**Job**
In the entries below, every line with the string "VOSViewer" is to be reported.

(Data entries)
-=-=-
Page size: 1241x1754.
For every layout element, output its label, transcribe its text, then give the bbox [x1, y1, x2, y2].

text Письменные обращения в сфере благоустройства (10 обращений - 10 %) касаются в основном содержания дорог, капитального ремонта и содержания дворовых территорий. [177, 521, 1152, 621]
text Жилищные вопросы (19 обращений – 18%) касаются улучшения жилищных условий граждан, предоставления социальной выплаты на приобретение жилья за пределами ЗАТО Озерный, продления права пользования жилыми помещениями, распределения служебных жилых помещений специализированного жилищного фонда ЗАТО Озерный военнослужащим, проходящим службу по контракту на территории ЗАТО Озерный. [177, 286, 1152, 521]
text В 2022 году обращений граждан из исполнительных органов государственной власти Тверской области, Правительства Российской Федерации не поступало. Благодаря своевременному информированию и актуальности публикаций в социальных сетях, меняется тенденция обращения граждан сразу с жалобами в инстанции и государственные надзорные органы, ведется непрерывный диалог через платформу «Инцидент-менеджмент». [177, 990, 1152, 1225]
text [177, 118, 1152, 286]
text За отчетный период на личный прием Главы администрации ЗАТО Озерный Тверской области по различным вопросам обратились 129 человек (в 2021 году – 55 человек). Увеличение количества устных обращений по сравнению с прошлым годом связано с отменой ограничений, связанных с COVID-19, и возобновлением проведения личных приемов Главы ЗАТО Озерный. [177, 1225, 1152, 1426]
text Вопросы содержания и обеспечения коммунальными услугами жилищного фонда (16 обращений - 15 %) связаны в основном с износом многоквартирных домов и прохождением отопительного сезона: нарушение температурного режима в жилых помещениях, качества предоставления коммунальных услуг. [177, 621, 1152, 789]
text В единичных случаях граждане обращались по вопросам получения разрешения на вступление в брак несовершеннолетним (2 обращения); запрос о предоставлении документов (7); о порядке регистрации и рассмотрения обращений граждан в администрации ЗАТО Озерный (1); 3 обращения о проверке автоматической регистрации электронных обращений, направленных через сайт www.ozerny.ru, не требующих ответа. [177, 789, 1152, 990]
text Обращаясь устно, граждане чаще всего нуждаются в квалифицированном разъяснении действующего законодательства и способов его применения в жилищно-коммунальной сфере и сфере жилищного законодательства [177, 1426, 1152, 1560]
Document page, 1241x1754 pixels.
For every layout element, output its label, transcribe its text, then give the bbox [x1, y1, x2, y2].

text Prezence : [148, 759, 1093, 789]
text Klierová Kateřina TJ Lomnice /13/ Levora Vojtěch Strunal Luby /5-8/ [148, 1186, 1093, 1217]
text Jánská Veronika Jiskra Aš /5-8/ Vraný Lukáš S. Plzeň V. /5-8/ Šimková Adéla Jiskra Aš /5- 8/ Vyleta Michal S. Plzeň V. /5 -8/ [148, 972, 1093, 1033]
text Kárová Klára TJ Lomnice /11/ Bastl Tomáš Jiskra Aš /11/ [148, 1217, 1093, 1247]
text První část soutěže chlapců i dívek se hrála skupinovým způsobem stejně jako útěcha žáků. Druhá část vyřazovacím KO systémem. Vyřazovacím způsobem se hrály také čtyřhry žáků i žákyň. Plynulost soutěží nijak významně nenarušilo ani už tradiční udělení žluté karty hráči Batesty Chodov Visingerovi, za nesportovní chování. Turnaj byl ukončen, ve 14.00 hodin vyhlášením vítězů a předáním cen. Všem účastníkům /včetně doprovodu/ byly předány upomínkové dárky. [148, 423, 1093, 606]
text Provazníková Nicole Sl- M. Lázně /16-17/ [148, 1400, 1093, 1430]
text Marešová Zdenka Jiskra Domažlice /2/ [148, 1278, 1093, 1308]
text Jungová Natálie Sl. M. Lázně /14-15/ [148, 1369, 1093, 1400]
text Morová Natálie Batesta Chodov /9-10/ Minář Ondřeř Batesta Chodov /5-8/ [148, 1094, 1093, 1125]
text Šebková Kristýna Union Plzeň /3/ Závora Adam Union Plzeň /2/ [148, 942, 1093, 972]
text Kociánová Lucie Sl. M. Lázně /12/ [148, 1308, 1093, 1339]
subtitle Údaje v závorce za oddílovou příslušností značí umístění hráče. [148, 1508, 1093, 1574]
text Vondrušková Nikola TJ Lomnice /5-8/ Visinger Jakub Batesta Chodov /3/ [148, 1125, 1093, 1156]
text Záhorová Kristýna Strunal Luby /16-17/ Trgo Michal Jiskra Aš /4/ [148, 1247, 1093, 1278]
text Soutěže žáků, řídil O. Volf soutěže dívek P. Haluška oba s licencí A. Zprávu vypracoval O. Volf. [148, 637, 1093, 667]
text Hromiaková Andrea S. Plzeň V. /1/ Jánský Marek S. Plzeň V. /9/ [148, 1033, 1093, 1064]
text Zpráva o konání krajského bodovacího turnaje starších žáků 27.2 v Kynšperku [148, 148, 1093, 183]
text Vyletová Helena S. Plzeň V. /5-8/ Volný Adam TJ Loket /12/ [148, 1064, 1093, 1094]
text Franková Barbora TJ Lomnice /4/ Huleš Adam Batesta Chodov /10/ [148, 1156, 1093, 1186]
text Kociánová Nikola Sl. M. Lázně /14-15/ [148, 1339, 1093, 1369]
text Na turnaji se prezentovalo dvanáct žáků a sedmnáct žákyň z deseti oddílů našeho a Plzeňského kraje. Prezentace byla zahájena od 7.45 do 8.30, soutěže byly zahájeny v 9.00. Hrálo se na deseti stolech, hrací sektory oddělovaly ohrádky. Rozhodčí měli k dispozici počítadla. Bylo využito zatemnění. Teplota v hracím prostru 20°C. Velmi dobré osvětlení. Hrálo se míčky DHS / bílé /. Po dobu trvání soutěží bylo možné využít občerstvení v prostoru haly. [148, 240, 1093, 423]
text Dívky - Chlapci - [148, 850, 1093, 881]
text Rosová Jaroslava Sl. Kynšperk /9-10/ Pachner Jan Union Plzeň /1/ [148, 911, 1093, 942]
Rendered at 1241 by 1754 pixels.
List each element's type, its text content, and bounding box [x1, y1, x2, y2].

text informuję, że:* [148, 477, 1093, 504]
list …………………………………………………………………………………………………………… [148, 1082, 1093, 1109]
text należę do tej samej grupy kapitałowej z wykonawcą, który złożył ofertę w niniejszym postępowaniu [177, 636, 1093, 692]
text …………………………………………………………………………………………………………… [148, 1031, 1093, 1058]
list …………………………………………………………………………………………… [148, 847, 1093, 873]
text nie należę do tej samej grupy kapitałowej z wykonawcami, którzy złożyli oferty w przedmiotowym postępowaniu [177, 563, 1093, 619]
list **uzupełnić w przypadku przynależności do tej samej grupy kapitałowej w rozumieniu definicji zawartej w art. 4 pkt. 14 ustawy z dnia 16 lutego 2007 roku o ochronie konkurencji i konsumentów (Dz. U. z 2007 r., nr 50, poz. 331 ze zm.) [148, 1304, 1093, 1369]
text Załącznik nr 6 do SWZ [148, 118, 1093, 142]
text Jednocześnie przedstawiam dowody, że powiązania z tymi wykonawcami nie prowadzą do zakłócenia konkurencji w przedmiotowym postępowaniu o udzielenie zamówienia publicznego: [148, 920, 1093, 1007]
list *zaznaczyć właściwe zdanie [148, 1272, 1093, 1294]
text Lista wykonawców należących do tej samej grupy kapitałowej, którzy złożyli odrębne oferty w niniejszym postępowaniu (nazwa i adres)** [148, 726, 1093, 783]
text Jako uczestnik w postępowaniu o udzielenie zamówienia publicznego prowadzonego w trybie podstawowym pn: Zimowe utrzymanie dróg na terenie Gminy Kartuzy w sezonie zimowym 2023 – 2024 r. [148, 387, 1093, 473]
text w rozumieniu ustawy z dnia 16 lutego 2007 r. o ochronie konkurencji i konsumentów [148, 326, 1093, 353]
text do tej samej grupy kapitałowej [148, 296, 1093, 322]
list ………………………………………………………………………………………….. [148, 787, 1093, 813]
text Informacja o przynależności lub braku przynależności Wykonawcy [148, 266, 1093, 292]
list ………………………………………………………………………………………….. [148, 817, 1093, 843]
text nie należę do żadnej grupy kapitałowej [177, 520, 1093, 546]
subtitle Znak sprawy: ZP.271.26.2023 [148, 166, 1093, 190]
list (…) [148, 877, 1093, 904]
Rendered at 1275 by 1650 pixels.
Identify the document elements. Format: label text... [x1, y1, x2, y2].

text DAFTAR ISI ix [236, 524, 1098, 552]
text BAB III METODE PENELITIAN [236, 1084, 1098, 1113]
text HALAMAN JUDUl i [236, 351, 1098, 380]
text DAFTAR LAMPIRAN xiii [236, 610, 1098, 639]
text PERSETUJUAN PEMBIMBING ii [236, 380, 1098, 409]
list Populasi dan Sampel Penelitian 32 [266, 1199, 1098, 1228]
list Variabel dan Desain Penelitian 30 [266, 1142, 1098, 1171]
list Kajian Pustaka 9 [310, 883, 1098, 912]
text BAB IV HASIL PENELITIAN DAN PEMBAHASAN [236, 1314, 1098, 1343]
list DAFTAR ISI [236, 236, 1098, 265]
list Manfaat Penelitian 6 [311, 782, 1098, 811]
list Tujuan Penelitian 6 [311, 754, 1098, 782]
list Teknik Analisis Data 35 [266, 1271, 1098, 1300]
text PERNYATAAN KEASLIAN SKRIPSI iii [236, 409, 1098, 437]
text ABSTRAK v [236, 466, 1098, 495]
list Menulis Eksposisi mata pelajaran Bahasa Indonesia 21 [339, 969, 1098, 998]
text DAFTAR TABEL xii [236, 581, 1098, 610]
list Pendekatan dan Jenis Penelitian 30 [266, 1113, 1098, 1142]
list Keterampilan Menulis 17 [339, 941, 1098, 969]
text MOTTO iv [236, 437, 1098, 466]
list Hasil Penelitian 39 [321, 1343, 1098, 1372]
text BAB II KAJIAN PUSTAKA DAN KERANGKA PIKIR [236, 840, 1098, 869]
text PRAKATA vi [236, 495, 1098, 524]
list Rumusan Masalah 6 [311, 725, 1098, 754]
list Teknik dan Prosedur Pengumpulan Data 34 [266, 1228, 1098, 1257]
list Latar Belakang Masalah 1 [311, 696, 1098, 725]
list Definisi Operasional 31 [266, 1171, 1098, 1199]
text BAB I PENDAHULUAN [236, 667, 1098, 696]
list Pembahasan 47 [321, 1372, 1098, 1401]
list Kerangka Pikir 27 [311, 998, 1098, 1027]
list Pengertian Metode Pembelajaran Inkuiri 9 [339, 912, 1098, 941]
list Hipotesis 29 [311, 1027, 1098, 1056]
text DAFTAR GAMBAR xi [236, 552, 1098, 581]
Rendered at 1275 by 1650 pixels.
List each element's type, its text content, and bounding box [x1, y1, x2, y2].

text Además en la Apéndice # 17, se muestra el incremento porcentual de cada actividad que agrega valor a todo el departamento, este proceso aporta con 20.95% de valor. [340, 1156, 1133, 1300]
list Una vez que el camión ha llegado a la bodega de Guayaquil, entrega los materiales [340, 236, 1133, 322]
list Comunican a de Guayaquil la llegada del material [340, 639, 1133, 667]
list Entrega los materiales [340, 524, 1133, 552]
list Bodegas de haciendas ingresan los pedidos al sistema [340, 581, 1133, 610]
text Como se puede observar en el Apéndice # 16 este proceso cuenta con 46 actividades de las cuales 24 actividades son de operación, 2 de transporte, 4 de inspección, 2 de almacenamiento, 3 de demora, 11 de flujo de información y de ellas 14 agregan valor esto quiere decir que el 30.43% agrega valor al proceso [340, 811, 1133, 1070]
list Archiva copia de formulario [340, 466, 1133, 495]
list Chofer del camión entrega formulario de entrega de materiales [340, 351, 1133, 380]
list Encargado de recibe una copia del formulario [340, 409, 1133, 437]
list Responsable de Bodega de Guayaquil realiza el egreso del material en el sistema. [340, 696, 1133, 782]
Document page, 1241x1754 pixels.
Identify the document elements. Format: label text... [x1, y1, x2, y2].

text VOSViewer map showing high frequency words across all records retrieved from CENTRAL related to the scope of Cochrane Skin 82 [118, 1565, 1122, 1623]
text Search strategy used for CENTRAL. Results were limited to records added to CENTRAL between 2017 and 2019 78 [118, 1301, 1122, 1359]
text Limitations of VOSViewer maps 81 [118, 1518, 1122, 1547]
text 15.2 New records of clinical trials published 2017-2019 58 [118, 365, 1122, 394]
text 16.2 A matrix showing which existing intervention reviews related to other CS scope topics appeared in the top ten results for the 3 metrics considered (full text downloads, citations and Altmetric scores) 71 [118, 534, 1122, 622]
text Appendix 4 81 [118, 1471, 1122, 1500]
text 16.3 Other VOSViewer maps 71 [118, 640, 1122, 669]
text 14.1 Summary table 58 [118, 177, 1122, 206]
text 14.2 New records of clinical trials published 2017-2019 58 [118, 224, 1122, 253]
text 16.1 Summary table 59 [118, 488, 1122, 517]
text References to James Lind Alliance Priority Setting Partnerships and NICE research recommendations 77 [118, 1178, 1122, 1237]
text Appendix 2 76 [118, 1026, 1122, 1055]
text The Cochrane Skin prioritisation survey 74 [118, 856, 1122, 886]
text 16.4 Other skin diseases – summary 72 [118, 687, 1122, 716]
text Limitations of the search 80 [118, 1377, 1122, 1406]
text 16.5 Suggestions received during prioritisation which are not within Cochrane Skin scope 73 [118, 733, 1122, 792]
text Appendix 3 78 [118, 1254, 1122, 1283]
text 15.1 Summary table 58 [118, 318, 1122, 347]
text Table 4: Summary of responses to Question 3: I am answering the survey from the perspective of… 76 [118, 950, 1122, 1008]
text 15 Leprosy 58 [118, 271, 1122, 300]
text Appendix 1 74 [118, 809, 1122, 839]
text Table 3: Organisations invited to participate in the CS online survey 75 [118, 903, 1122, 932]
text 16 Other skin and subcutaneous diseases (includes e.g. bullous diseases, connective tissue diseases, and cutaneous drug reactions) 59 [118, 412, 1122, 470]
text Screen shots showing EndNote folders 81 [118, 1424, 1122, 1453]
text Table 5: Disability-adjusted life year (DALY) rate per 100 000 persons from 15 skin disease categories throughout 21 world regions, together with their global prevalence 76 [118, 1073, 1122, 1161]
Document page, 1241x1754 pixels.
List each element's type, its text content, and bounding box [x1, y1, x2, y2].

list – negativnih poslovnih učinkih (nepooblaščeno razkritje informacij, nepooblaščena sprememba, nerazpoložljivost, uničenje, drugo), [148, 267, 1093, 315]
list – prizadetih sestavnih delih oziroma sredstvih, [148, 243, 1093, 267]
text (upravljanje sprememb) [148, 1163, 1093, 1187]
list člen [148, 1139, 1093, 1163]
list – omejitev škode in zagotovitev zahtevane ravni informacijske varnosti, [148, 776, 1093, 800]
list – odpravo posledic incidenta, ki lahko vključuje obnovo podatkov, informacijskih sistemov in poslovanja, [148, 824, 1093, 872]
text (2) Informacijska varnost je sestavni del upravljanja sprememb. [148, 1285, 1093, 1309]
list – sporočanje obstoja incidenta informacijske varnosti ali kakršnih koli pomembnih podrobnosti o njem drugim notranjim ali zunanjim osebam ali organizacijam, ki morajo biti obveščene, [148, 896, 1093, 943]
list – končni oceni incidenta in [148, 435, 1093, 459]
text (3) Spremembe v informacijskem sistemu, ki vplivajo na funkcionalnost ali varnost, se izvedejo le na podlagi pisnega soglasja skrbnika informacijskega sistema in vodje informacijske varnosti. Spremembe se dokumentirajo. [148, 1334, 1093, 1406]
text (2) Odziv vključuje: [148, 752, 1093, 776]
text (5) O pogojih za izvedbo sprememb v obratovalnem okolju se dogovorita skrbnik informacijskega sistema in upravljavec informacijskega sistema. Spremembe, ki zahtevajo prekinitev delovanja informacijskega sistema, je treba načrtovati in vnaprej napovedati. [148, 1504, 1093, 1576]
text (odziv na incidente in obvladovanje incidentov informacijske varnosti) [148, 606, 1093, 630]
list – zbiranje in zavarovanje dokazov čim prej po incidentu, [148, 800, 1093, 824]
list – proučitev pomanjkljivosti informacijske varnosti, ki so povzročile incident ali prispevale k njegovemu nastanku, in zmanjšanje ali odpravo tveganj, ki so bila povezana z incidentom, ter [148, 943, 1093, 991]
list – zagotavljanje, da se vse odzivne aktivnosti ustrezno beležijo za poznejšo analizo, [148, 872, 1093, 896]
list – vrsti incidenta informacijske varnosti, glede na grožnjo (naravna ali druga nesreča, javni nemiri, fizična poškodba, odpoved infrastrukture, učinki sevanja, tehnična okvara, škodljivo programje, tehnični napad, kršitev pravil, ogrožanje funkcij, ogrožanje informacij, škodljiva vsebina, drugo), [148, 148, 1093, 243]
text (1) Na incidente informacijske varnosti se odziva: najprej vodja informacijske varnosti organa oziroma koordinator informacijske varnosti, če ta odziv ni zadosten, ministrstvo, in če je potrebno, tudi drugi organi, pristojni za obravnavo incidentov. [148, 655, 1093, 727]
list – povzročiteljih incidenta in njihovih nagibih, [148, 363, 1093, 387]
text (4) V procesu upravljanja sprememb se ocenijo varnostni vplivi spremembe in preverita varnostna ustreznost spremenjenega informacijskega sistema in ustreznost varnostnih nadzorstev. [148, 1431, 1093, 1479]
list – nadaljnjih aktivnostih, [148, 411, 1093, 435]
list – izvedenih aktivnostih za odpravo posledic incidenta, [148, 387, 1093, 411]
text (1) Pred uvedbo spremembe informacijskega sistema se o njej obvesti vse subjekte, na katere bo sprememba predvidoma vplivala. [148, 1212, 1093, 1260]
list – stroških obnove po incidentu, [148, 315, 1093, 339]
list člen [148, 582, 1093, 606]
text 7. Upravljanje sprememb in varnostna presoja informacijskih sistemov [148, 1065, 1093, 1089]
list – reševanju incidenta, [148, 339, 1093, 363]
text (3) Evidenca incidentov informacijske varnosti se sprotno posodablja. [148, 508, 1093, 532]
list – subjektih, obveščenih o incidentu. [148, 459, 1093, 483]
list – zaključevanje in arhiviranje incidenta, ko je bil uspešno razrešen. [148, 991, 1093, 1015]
-=-=-
**Solved exercise**
text VOSViewer map showing high frequency words across all records retrieved from CENTRAL related to the scope of Cochrane Skin 82 [118, 1565, 1122, 1623]
text Limitations of VOSViewer maps 81 [118, 1518, 1122, 1547]
text 16.3 Other VOSViewer maps 71 [118, 640, 1122, 669]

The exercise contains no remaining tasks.